Porém, é possível dizer que a personalidade autoritária e a racionalidade são opostas? Para Benito, de nenhuma maneira. Um elemento especialmente importante, capaz de trazer racionalização à agressividade, é o cinismo: “são as desculpas que inventamos para justificar as vontades violentas que muitas vezes as pessoas têm” (p. 48). Isso deixa claro que a racionalização, por si só, não é o único sustentáculo da verdade; ela pode ser utilizada para esclarecer as contradições operantes na relação entre indivíduo e produto do fake. Isso faz com que o indivíduo perceba racionalmente que, por mais absurdo que seja um fenômeno fake, mais absurdo ele achará o que é real. Um exemplo interessante presente no livro está no oxímoro “intervenção militar para a manutenção da democracia”. A princípio, observa-se atentamente esta contradição, mas para um cínico, trata-se de um discurso que faz algum sentido, na medida em que se justifica atentados em prol de um bem maior, seja a liberdade ou a democracia. Na prática, sabemos que não é uma coisa e nem outra. A causa final desta espécie de cinismo é a cessação absoluta da diversidade de pensamentos e a defesa do estado autoritário que utilizará, ética e legalmente, o seu aparelho para eliminar as diferenças, mesmo que simbolicamente.
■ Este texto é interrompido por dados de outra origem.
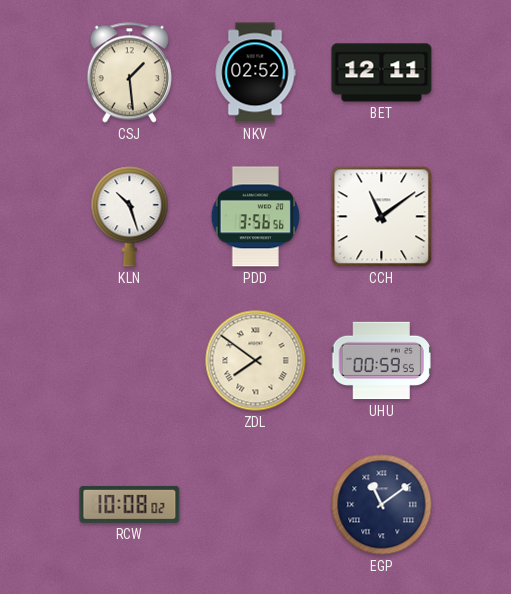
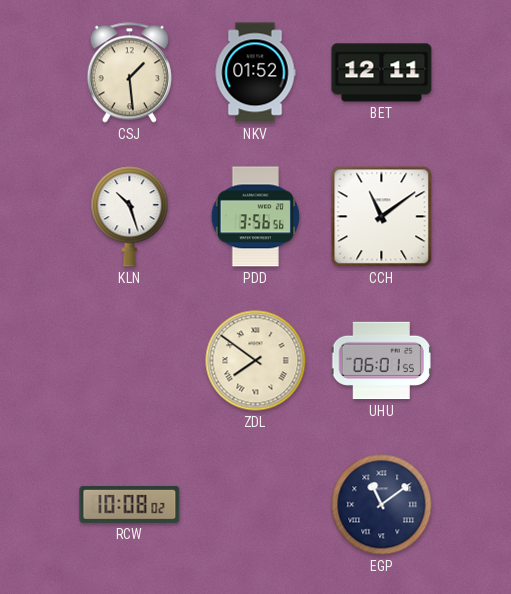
NKV: 02:52 -> 01:52
UHU: 00:59 -> 06:01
O fake é um modo de vida que “encontra em si seu referencial de verdade, validação discursiva e suporte emocional” (p. 53). É possível perceber que o fake está além de uma simples oposição e conflito entre o verdadeiro e o falso. Aqui, o fake corresponde a uma constelação hermética de relações individuais e coletivas que compartilham entre si comportamentos e ideais delirantes, validados por reações emocionais que se traduzem como verdade. Desta maneira, não seria exagero dizer que o fake se aproxima de uma seita religiosa, dadas as profundas alterações causadas na forma de viver de seus sectários. As seitas fakes são lugares de manifestação e de acolhimento da raiva e do ressentimento que levam, inclusive, pessoas dos extratos mais baixos da sociedade a serem acolhidas nesta esfera de existência. Para estes indivíduos, não importa se há verdade nesta esfera de existência, o que importa é que funciona.

Enfim, o livro encerra com a negativa sobre a possibilidade de acabar com o fake. A máquina arquitetada para a produção de desinformação é complexa e orquestra uma narrativa fictícia acerca dos fatos na mente de grande parte das pessoas. Seria uma ingenuidade acreditar que é possível romper com essa máquina respondendo com ódio às pessoas que se sujeitaram a esta realidade. Se grande parte do coletivo se sente acolhida e contemplada pela realidade fake, quem defende o conhecimento já não tem mais nada a oferecer a essas pessoas. E insistir no erro de tentar separar os indivíduos já subjugados à realidade fake pelo privilégio do pensamento significa jogar mais combustível a este maquinário. Se quisermos fazer com que as pessoas possam voltar a pensar, precisamos fazer isso de forma similar ao maquinário fake, começando com o nosso entorno. Através do constante desafio ao pensamento das pessoas, há a possibilidade de fazê-las questionar o que consideram como verdade. Isso demora e não há garantias de que funcionará. É necessário, assim, desempenhar esta tarefa como uma forma de resistência, mas de insistência ao pensamento, o que torna a leitura de O fake indispensável.